What you need to do =>
All of the data must be retyped exactly, with nothing left out.
##### Material for this exercise #####
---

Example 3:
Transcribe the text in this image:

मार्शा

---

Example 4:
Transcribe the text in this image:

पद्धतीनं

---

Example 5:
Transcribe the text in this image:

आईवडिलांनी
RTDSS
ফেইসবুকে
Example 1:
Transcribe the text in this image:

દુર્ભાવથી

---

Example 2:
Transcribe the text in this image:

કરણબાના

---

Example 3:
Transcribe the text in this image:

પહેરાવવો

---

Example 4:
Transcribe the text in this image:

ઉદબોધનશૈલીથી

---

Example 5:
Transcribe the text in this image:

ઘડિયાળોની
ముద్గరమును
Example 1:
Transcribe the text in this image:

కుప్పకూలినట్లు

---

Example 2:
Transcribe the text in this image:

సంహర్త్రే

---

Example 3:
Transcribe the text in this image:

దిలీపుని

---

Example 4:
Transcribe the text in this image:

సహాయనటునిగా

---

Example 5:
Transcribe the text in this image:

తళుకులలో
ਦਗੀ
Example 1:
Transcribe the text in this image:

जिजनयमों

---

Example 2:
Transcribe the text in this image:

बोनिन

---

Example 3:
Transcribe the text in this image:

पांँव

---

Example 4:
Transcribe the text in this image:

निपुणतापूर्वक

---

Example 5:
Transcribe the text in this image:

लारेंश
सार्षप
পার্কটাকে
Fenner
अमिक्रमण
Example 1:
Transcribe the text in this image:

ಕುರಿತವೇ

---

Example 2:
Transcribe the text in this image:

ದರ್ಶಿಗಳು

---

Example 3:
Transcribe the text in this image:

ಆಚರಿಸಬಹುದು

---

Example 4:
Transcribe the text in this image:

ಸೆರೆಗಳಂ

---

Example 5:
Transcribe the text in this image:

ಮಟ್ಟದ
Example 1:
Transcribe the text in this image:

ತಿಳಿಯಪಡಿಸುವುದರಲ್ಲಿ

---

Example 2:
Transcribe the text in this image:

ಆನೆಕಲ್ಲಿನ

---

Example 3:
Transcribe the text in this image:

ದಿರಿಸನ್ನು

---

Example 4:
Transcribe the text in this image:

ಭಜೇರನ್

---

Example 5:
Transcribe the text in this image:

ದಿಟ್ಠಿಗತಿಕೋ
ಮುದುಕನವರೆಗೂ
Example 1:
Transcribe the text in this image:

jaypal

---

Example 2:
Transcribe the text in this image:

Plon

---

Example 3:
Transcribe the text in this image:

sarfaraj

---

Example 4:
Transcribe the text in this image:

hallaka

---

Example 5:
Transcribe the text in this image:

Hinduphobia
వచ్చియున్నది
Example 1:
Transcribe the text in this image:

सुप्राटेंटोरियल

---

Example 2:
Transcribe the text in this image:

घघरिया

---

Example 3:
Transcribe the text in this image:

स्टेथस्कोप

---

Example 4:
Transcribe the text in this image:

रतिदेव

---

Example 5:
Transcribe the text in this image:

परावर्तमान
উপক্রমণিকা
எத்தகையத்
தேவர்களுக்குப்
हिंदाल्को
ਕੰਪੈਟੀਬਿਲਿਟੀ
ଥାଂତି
#####
Exercise answer =>
---

Example 3:
Transcribe the text in this image:

मार्शा

---

Example 4:
Transcribe the text in this image:

पद्धतीनं

---

Example 5:
Transcribe the text in this image:

आईवडिलांनी
RTDSS
ফেইসবুকে
Example 1:
Transcribe the text in this image:

દુર્ભાવથી

---

Example 2:
Transcribe the text in this image:

કરણબાના

---

Example 3:
Transcribe the text in this image:

પહેરાવવો

---

Example 4:
Transcribe the text in this image:

ઉદબોધનશૈલીથી

---

Example 5:
Transcribe the text in this image:

ઘડિયાળોની
ముద్గరమును
Example 1:
Transcribe the text in this image:

కుప్పకూలినట్లు

---

Example 2:
Transcribe the text in this image:

సంహర్త్రే

---

Example 3:
Transcribe the text in this image:

దిలీపుని

---

Example 4:
Transcribe the text in this image:

సహాయనటునిగా

---

Example 5:
Transcribe the text in this image:

తళుకులలో
ਦਗੀ
Example 1:
Transcribe the text in this image:

जिजनयमों

---

Example 2:
Transcribe the text in this image:

बोनिन

---

Example 3:
Transcribe the text in this image:

पांँव

---

Example 4:
Transcribe the text in this image:

निपुणतापूर्वक

---

Example 5:
Transcribe the text in this image:

लारेंश
सार्षप
পার্কটাকে
Fenner
अमिक्रमण
Example 1:
Transcribe the text in this image:

ಕುರಿತವೇ

---

Example 2:
Transcribe the text in this image:

ದರ್ಶಿಗಳು

---

Example 3:
Transcribe the text in this image:

ಆಚರಿಸಬಹುದು

---

Example 4:
Transcribe the text in this image:

ಸೆರೆಗಳಂ

---

Example 5:
Transcribe the text in this image:

ಮಟ್ಟದ
Example 1:
Transcribe the text in this image:

ತಿಳಿಯಪಡಿಸುವುದರಲ್ಲಿ

---

Example 2:
Transcribe the text in this image:

ಆನೆಕಲ್ಲಿನ

---

Example 3:
Transcribe the text in this image:

ದಿರಿಸನ್ನು

---

Example 4:
Transcribe the text in this image:

ಭಜೇರನ್

---

Example 5:
Transcribe the text in this image:

ದಿಟ್ಠಿಗತಿಕೋ
ಮುದುಕನವರೆಗೂ
Example 1:
Transcribe the text in this image:

jaypal

---

Example 2:
Transcribe the text in this image:

Plon

---

Example 3:
Transcribe the text in this image:

sarfaraj

---

Example 4:
Transcribe the text in this image:

hallaka

---

Example 5:
Transcribe the text in this image:

Hinduphobia
వచ్చియున్నది
Example 1:
Transcribe the text in this image:

सुप्राटेंटोरियल

---

Example 2:
Transcribe the text in this image:

घघरिया

---

Example 3:
Transcribe the text in this image:

स्टेथस्कोप

---

Example 4:
Transcribe the text in this image:

रतिदेव

---

Example 5:
Transcribe the text in this image:

परावर्तमान
উপক্রমণিকা
எத்தகையத்
தேவர்களுக்குப்
हिंदाल्को
ਕੰਪੈਟੀਬਿਲਿਟੀ
ଥାଂତି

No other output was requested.